Nervously, the manager gives her permission, eager to receive his $100,000 reward.
As the manager unzips for her and she inspects, the lawyer suddenly begins to shout loudly in anguish and bang his head against the wall.
“Is he alright?” the manager asks.  “What’s the matter?”
“He’s fine,” she replies, “I bet him $1 million the other day that I could get the manager of this bank to drop his pants for me while he stood there watching.”


his was an Internet joke that my informant received from a friend of his.  My paraphrase is actually slightly less graphic than the original version of the joke.  It is a complex joke which could strike different hearers as having different thematic implications.  When I heard the joke, I picked up the idea of female outsmarting male and that of the lawyer being humiliated.
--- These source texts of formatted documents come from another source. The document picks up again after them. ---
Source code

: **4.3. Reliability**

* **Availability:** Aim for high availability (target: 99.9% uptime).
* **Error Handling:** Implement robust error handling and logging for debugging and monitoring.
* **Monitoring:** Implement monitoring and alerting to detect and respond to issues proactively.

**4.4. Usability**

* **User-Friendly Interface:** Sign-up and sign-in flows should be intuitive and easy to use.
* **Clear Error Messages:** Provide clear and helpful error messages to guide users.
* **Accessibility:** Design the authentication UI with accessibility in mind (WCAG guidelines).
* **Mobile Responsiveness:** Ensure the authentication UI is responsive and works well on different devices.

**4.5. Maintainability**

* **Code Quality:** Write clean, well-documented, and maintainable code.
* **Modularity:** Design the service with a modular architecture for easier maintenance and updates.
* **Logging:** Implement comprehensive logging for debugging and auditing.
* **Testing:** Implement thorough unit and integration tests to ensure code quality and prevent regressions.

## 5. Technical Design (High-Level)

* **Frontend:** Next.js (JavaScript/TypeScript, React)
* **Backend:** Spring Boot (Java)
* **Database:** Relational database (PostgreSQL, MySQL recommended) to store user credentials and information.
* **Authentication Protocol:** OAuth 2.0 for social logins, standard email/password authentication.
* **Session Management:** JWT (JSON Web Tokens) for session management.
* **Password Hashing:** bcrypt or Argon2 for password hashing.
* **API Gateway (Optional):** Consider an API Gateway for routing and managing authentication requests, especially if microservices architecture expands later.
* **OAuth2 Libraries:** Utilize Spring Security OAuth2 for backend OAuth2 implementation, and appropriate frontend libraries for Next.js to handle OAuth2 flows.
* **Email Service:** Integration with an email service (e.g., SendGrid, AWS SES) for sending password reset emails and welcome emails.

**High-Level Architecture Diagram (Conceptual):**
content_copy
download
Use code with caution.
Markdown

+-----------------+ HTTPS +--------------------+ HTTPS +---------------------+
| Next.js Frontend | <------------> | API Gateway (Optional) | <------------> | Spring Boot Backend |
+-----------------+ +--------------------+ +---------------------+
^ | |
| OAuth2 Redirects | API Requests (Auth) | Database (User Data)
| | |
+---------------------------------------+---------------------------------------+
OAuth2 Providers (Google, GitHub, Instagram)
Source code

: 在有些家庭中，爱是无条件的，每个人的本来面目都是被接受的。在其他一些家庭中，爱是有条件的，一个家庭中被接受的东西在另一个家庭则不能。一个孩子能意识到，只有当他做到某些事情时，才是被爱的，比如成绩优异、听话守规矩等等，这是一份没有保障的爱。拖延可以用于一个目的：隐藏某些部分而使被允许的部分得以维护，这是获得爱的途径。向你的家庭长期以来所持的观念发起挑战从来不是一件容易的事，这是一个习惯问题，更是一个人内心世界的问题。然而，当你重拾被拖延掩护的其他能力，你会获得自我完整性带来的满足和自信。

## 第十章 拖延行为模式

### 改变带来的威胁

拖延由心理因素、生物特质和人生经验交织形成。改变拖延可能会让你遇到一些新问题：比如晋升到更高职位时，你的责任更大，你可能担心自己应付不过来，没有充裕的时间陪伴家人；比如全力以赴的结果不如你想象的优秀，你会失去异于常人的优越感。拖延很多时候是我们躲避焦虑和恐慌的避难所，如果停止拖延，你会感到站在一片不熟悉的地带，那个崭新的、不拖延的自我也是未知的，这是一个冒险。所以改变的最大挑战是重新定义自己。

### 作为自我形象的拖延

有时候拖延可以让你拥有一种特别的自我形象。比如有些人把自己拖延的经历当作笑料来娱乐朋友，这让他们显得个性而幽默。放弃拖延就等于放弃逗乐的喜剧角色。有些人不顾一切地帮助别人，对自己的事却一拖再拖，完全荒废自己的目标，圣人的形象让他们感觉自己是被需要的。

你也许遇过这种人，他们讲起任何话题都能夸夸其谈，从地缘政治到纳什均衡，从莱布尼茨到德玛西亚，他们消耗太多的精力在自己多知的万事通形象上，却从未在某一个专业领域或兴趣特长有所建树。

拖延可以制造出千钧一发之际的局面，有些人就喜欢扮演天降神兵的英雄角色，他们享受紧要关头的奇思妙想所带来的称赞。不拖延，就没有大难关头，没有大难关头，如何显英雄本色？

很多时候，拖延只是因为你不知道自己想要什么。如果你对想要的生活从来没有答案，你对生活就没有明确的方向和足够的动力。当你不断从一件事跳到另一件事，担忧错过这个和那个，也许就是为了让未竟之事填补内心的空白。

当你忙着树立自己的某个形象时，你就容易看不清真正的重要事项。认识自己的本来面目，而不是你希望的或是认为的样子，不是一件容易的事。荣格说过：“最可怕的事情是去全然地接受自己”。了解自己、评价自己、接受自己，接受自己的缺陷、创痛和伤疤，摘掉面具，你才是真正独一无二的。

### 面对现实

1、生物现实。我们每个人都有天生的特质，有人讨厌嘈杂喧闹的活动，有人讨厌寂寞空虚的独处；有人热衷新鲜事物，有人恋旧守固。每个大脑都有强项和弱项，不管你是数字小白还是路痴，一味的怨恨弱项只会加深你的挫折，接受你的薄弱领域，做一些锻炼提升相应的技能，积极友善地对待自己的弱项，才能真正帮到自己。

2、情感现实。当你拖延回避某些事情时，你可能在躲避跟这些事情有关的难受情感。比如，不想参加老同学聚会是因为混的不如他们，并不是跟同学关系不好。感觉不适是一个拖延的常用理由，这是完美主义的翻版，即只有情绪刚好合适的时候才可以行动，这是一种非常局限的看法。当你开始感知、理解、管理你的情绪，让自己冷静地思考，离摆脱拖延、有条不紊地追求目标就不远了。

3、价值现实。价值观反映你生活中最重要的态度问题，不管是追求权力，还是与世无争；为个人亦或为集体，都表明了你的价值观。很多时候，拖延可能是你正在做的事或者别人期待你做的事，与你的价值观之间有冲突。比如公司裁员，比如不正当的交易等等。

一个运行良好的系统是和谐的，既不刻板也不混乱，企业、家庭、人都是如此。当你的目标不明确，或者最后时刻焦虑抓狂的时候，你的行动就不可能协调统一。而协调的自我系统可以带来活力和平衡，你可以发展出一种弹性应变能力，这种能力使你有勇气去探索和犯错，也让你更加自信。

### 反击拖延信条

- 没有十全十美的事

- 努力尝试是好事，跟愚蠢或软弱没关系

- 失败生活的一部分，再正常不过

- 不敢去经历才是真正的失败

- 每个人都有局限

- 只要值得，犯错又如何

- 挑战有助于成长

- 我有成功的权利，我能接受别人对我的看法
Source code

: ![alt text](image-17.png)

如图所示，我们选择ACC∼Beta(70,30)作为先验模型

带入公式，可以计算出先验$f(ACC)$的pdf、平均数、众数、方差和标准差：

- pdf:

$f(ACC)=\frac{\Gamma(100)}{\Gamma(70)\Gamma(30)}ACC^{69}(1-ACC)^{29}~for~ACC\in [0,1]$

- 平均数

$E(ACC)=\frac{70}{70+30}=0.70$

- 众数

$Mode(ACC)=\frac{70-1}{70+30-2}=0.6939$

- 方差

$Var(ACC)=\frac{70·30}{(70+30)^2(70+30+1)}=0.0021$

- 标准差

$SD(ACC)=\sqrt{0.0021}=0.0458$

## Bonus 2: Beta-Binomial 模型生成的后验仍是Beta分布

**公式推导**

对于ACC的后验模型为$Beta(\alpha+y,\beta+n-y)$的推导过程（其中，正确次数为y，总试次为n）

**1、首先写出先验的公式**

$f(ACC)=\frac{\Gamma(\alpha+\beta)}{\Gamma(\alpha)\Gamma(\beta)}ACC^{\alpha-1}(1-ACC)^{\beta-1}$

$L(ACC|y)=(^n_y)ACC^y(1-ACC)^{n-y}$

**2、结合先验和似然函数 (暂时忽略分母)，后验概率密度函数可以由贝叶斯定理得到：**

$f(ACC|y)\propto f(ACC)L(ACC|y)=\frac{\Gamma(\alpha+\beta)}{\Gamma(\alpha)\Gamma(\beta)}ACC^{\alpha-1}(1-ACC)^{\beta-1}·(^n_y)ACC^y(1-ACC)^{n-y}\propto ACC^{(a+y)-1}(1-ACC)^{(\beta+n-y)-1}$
The joke also features multiple oxymorons, or “appropriate incongruities, ” which according to folklorist Elliot Oring, are the backbone of a joke’s humor.  The rich woman’s strange ability to make millions from betting is the first apparent incongruity.  This is followed by her assertion that one of the bank manager’s anatomical members is blue, an obvious falsehood.  Finally, the lawyer’s emotional eruption seems strange and unexplainable.  All of these incongruities are readily corrected and made appropriate, however, by the punchline, delivering a triple dose of somewhat off-color humor.